Although no one person is immune from the possibility of experiencing hunger in their lifetime, the statistics skyrocket when you begin looking at those who make a less-than-average income. The lower your income, the greater percentage of the total money available in your budget must be spent on food.

Using my family as an example, even though we have lived above the poverty level (but, for the most part, beneath the national median), most years we have had to allocate more than the generally suggested 10-15% guideline for food.

 USDA Guidelines

Following the instructions on the USDA website, I calculated the "thrifty" food budget for our family of five. It was just over $764.00 monthly. I find that number to be astronomically high! Seriously! I cannot imagine having that much money to spend on groceries! It would, in fact, be well over 20% of our income.

I, apparently, have an unbelievably low monthly grocery budget of just over $400 for five people. In fact, my actual budget numbers are $450 per month total for both food and household items like shampoo and toilet bowl cleaner.

What does food insecurity look like? 

As I, along with my two junior sous chefs, listened, Andy Fisher painted a picture of the face of hunger as a reflection of two major factors: 

  • Poverty
  • A lack of political power

I don't think any of us would argue the validity that living from month-to-month on a budget which does not provide enough resources to provide basic food, clothing, and shelter would be devastating on a number of different levels.  One is often faced with a series of seemingly untenable choices, when money is that tight. 

So, what are we to do? 

Fisher suggests a combination of labor, hunger, and environmental groups to spearhead programs, designed to reach out to the needy and offer viable solutions and a virtual ladder out of poverty. 

Partnership for a Healthy Community

Partnership for a Healthy Community is a committee, comprised, at the time of this writing, of twenty local organizations. After receiving a $40,000 grant, the search committee quickly assembled a dedicated group of volunteers, who were then empowered to hit the ground running.  

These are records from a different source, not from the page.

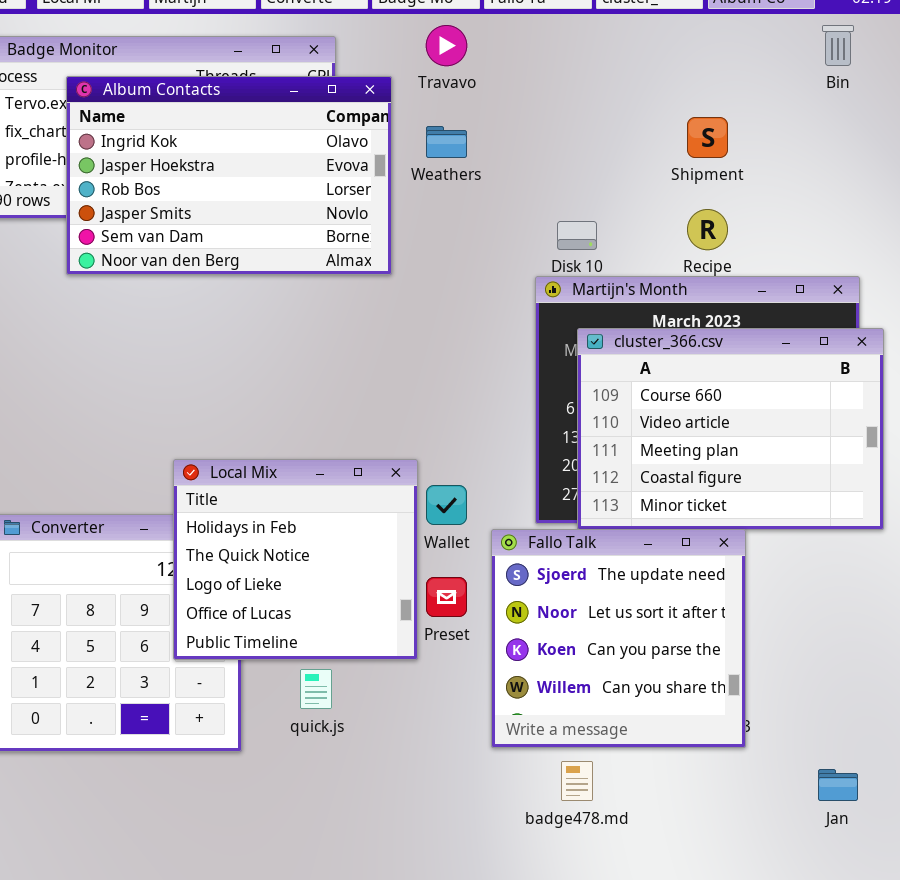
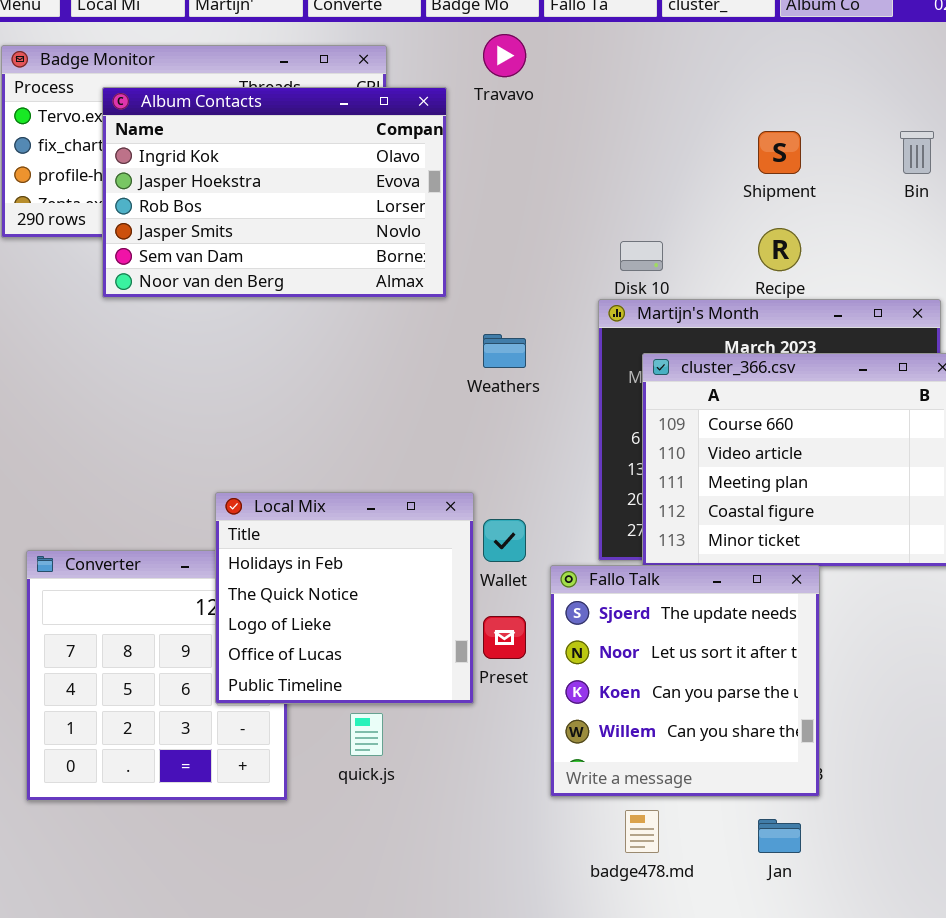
Bin: [822,25,854,66] -> [900,131,934,174], moved
Weathers: [426,126,467,158] -> [483,334,526,368], moved
Jan: [818,769,858,801] -> [758,819,801,853], moved

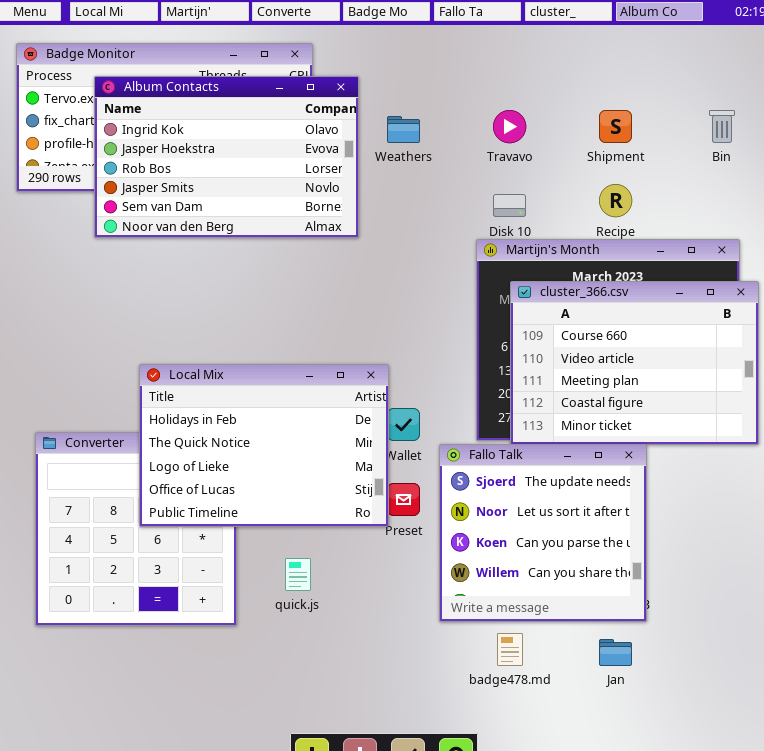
Travavo: [483,34,526,77] -> [493,110,526,143], moved
Weathers: [483,334,526,368] -> [387,116,420,143], moved
Local Mix: [215,492,474,704] -> [139,364,389,527], moved, resized

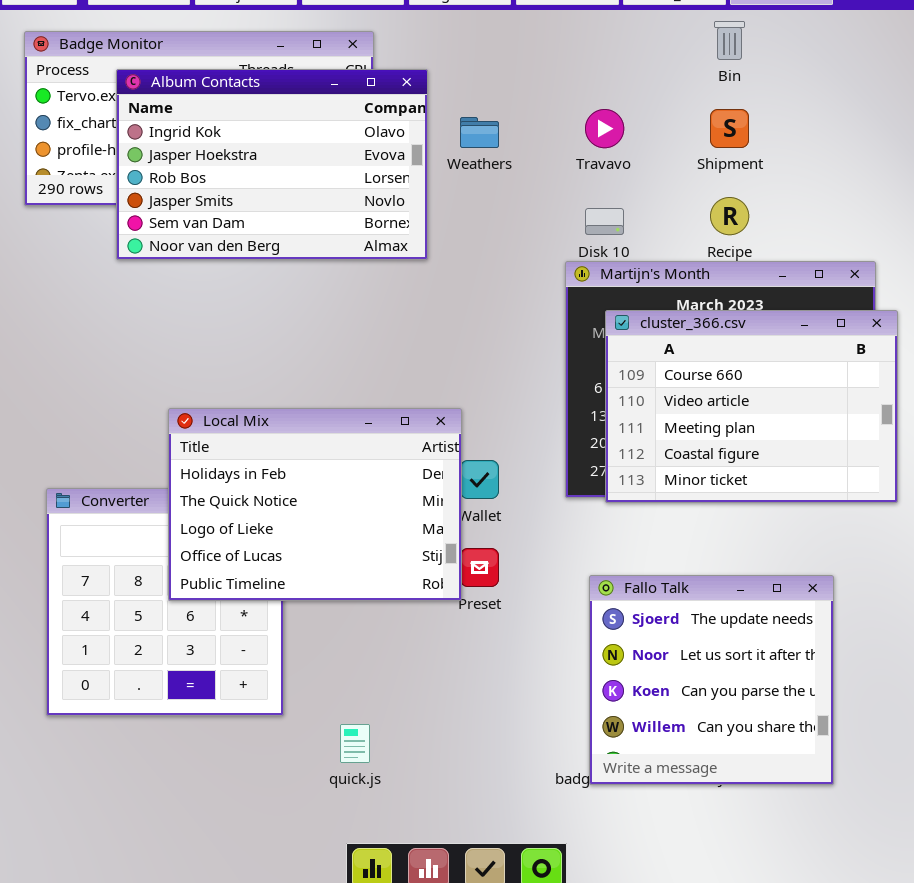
Bin: [709,110,735,143] -> [714,21,745,60], moved
Fallo Talk: [439,444,647,622] -> [589,575,834,785], moved
quick.js: [285,558,311,591] -> [340,724,370,763], moved

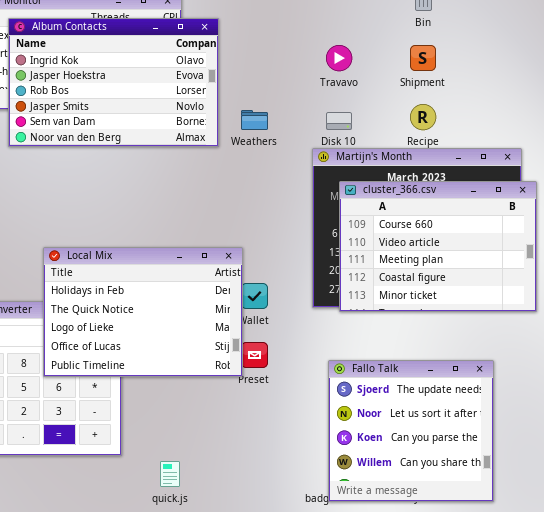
Weathers: [460,117,499,148] -> [241,110,268,130], moved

Project #1: Cooking Matters Program 

The Cooking Matters Program represents the premier voyage of group's efforts. They set out to discover why people eat the way they eat. Survey participants most often cited "time" as being one of the major reasons that they felt the goal of eating healthy was difficult for them to achieve. 

After synthesizing the results, a committee of local nutrition and outreach specialists decided to focus on:  

  • offering WIC Education
  • utilizing a toolkit for making nutritional changes
  • sponsoring worksite wellness events

Project #2: Increased Healthy Food Options

This second committee was formed by a combination of local medical and social service professionals. Their target is to increase the inventory, options, and availability of healthy food in our community. 

What does this mean for you?  

I recognize that I have readers from all over the globe. No matter where you live, you can search for a group with whom to align yourself. You can help make an impact in your community. You can help end hunger. Remember, not all help is monetary. No matter your personal income, you have something to give

Here are some objectives and resources for you. 

These objectives and programs are currently either being currently utilized or are ready to be implemented in my city. 

HEAL (Healthy Eating and Active Living)

Materials from the USDA's Healthy Eating and Active Living division can be used for free, by any group in addressing food and poverty issues. 

Your turn!

What does food insecurity look like to you? How can communities best work toward providing every person with access to healthy food? What is your locale doing to address this problem? Leave me your thoughts in the comments.